The next insight I had was that other than the first iteration of the above algorithm, the lower sixteen bits will start at 0 because of the shift. Therefore, I precalculated the entire BFS search tree assuming a starting value of 0 (and a spare register with value 16). I also precalculated with a starting value of 1 (since it takes at most one operation to change a register to 1). This makes things very fast again. Thus our real algorithm is:

When setting the lower 16 bits, test first setting the bits to 0 or 1, then use the stored BFS search results. Take the path with the fewest commands.
Shift left by 16 bits.
Use the results of the BFS search starting from 0, etc.

We can also save some iterations if the upper 32 bits or upper 48 bits are already correct (by either not shifting, or shifting using the eyx register rather than the full ryx register).

Given that base case, we can build on that for the other types (because we usually have to set 1 or 2 registers at least).

Type 2
We set A using the base algorithm. Then B and C can be done by making them the appropriate 1 or 2 bit number, then XOR-ing A into B/C. For this one, I did a BFS on all 64-bit numbers with at most 2 bits set (and allowing a special starting state for starting numbers with 3 or more bits). This was done live and happened to be fast enough. I also added an optimization where after we have set A,B,C to the correct values for the tuple, we can test immediately set B and C back to the 1/2-bit values so that we have the possibility of using less move to shift some bits around. This seem to work extremely well (and contributed to major jumps on the leaderboard).

Type 3
This is very, very simple, as we can store D in a register, then set one of the registers using the base algorithm. No matter which one of the three are chosen, we can then derive the other two values in 2 operations each by adding/subtracting K as appropriate. Thus, we can simulate which one is best before actually performing the operations.

Type 5
This case is very similar to type 3, but instead we set two of the registers using the base algorithm, then deriving the third value immediately from a stored value K.

What happened to type 4?

Luckily, nobody else appears to have figured out type 4 during the contest either. The proper way to do this is, after the first triple, to simulate all 60^3 possible moves, then find which set of moves gives the 3 target values. This yields scores of <300.

Other ideas to try that I didn’t have the time for

You could try to come up with a fancy multiplication that would set the upper 32 bits at once by making the lower 32 bits something convenient, probably by squaring.
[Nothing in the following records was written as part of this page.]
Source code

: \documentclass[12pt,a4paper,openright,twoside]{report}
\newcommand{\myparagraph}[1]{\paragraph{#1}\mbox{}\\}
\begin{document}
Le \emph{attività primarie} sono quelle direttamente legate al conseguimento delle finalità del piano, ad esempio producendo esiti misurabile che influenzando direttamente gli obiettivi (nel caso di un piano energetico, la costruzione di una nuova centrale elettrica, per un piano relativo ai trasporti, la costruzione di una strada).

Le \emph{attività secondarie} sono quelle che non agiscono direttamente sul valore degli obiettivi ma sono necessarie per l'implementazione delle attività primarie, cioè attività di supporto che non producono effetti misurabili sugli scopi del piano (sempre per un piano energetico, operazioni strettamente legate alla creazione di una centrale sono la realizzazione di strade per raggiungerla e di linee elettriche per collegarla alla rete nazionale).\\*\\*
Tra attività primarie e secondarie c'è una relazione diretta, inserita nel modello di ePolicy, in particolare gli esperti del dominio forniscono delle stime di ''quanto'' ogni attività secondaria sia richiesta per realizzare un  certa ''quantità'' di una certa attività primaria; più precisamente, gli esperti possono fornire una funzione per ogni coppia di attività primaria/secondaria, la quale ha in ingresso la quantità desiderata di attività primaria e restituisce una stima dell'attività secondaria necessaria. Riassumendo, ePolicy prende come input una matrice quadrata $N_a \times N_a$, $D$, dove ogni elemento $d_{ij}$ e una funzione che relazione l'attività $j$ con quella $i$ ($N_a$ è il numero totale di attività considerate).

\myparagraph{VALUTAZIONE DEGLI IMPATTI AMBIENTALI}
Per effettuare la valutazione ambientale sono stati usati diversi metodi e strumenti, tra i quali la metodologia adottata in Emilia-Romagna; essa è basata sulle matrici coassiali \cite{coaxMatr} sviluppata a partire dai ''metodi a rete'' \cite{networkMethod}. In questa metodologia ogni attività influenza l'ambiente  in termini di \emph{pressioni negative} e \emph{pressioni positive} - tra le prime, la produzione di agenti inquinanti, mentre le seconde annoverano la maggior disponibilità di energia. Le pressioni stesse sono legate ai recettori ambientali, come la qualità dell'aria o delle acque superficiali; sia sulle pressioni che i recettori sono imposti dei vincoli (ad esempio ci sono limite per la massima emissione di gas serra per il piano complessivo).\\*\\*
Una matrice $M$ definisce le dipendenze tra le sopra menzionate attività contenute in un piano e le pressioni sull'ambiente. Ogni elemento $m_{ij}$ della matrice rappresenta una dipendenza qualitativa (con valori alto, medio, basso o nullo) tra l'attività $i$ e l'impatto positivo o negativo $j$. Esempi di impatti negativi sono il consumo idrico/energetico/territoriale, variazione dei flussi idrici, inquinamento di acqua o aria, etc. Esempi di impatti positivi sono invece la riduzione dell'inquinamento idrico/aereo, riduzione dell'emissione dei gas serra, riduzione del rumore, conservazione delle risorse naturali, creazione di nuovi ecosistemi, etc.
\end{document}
I couldn’t figure a way that wasn’t just a clunkier version of my base case algorithm since you would still be left trying to set the lower 32 bits after the multiplication.
Reorder the goal triples into a best path. Especially for Type 3 (where we can work in groups of 8), we can gain some operations if we find commonalities in bits or even entire registers between triples by trying many permutations first.
More clever use of the 4th register. I was always setting a register to 16 and leaving it like that the entire time. Maybe other values can work better sometimes.
Make the general 16-bit to 16-bit DFS work faster. This would make the first 16 bits of the base case algorithm work optimally (instead of taking an extra step to make the bits 0 or 1 first).
Do a version of the type2 search that takes both targets into account simultaneously (because potentially you can use one target to aid in setting the other).